BRIEF:
Below are the records; collect from them each line containing the string "mean".

DATASET RECORDS:
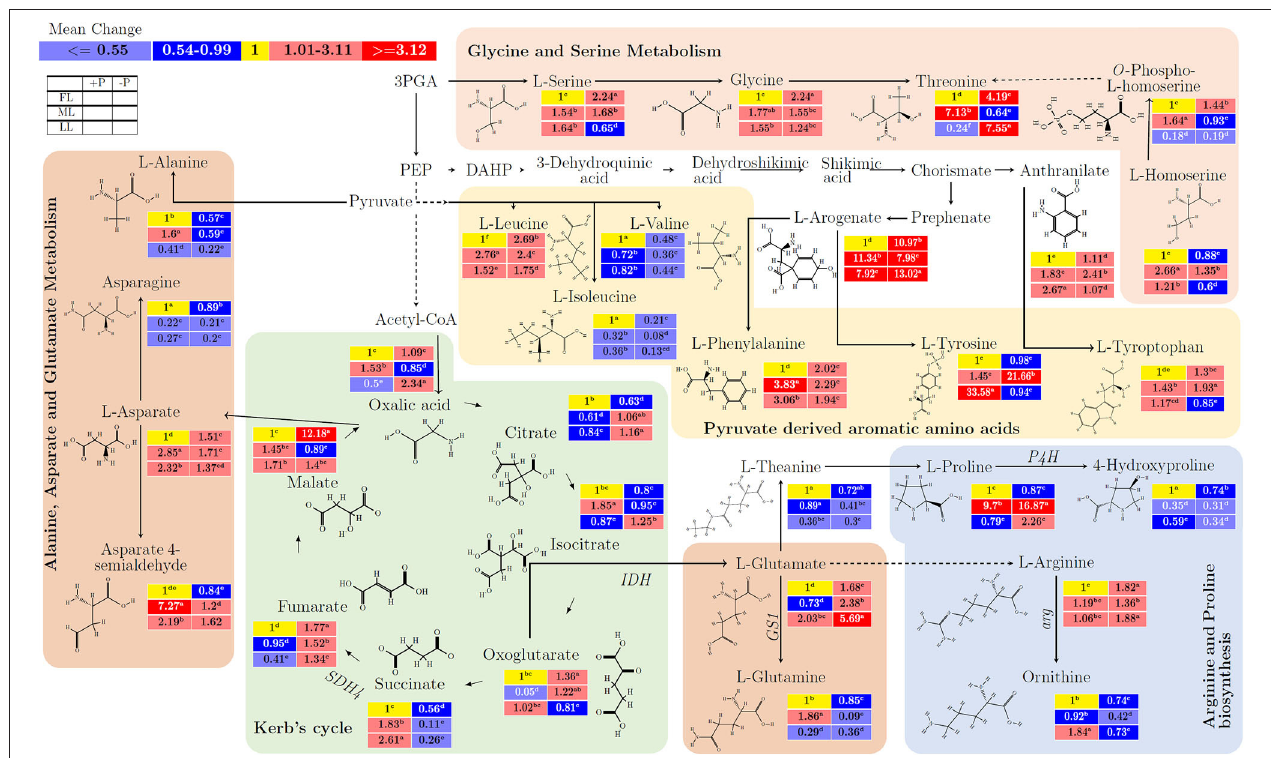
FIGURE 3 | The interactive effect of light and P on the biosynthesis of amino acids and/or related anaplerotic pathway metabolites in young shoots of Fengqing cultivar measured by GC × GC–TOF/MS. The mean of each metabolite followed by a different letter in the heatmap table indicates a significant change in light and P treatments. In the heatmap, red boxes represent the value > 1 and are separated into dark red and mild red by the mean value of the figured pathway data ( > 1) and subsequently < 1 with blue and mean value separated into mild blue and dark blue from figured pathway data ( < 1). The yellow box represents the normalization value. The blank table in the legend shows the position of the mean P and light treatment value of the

* * *

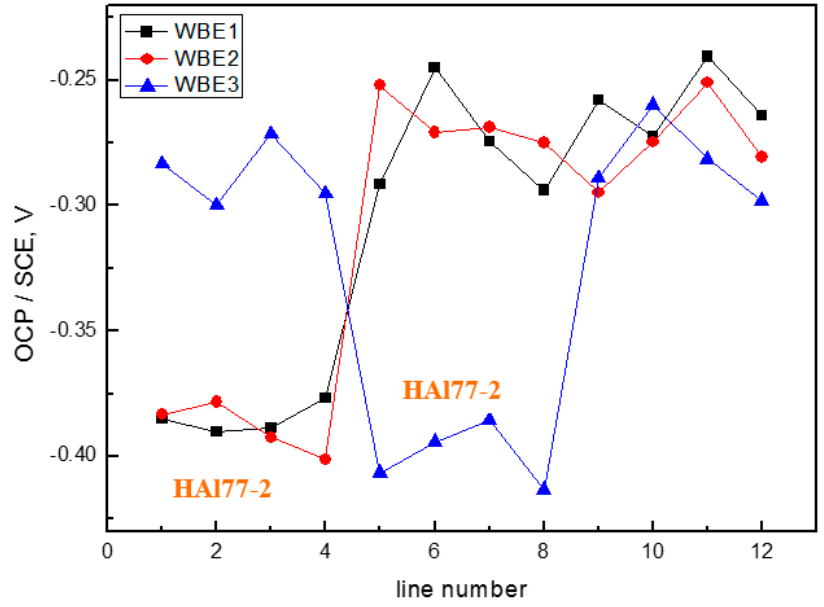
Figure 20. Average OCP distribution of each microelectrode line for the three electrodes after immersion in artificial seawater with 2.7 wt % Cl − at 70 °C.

* * *

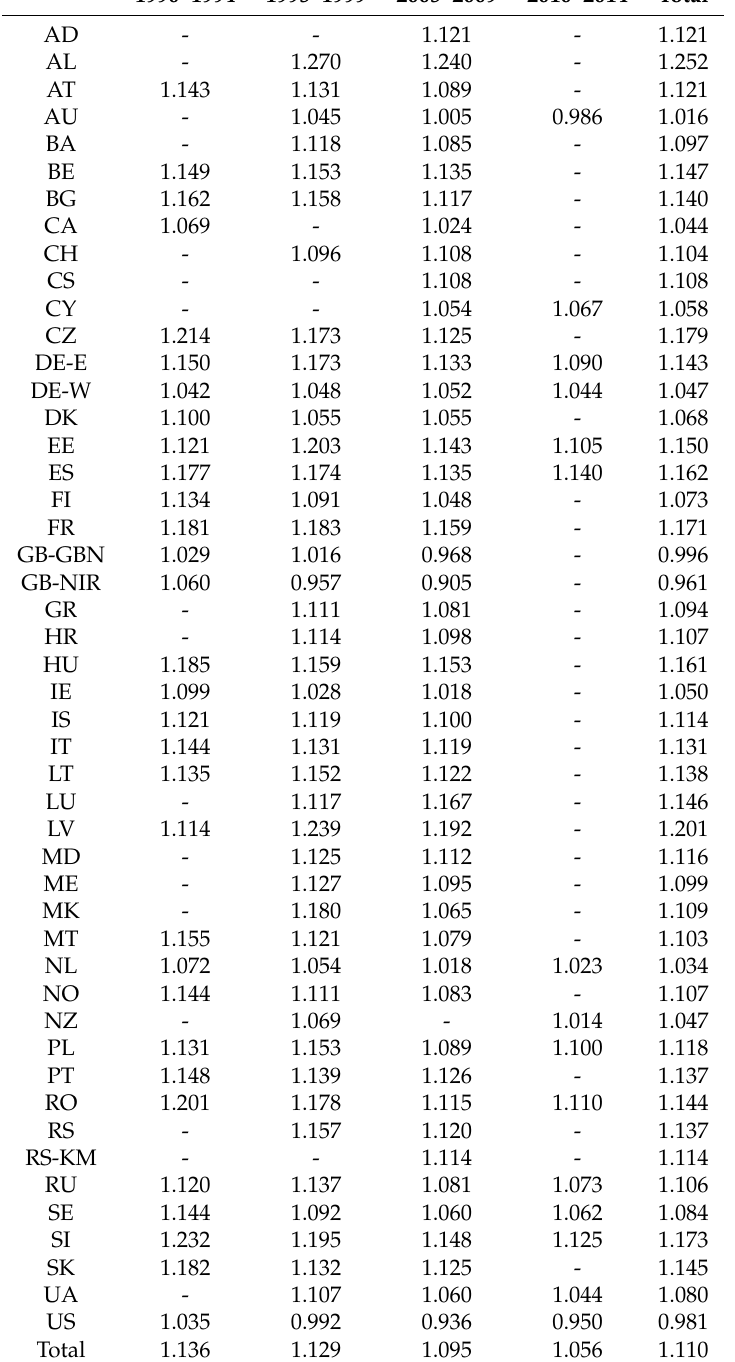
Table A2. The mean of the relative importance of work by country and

ANSWER SECTION:
FIGURE 3 | The interactive effect of light and P on the biosynthesis of amino acids and/or related anaplerotic pathway metabolites in young shoots of Fengqing cultivar measured by GC × GC–TOF/MS. The mean of each metabolite followed by a different letter in the heatmap table indicates a significant change in light and P treatments. In the heatmap, red boxes represent the value > 1 and are separated into dark red and mild red by the mean value of the figured pathway data ( > 1) and subsequently < 1 with blue and mean value separated into mild blue and dark blue from figured pathway data ( < 1). The yellow box represents the normalization value. The blank table in the legend shows the position of the mean P and light treatment value of the
Table A2. The mean of the relative importance of work by country and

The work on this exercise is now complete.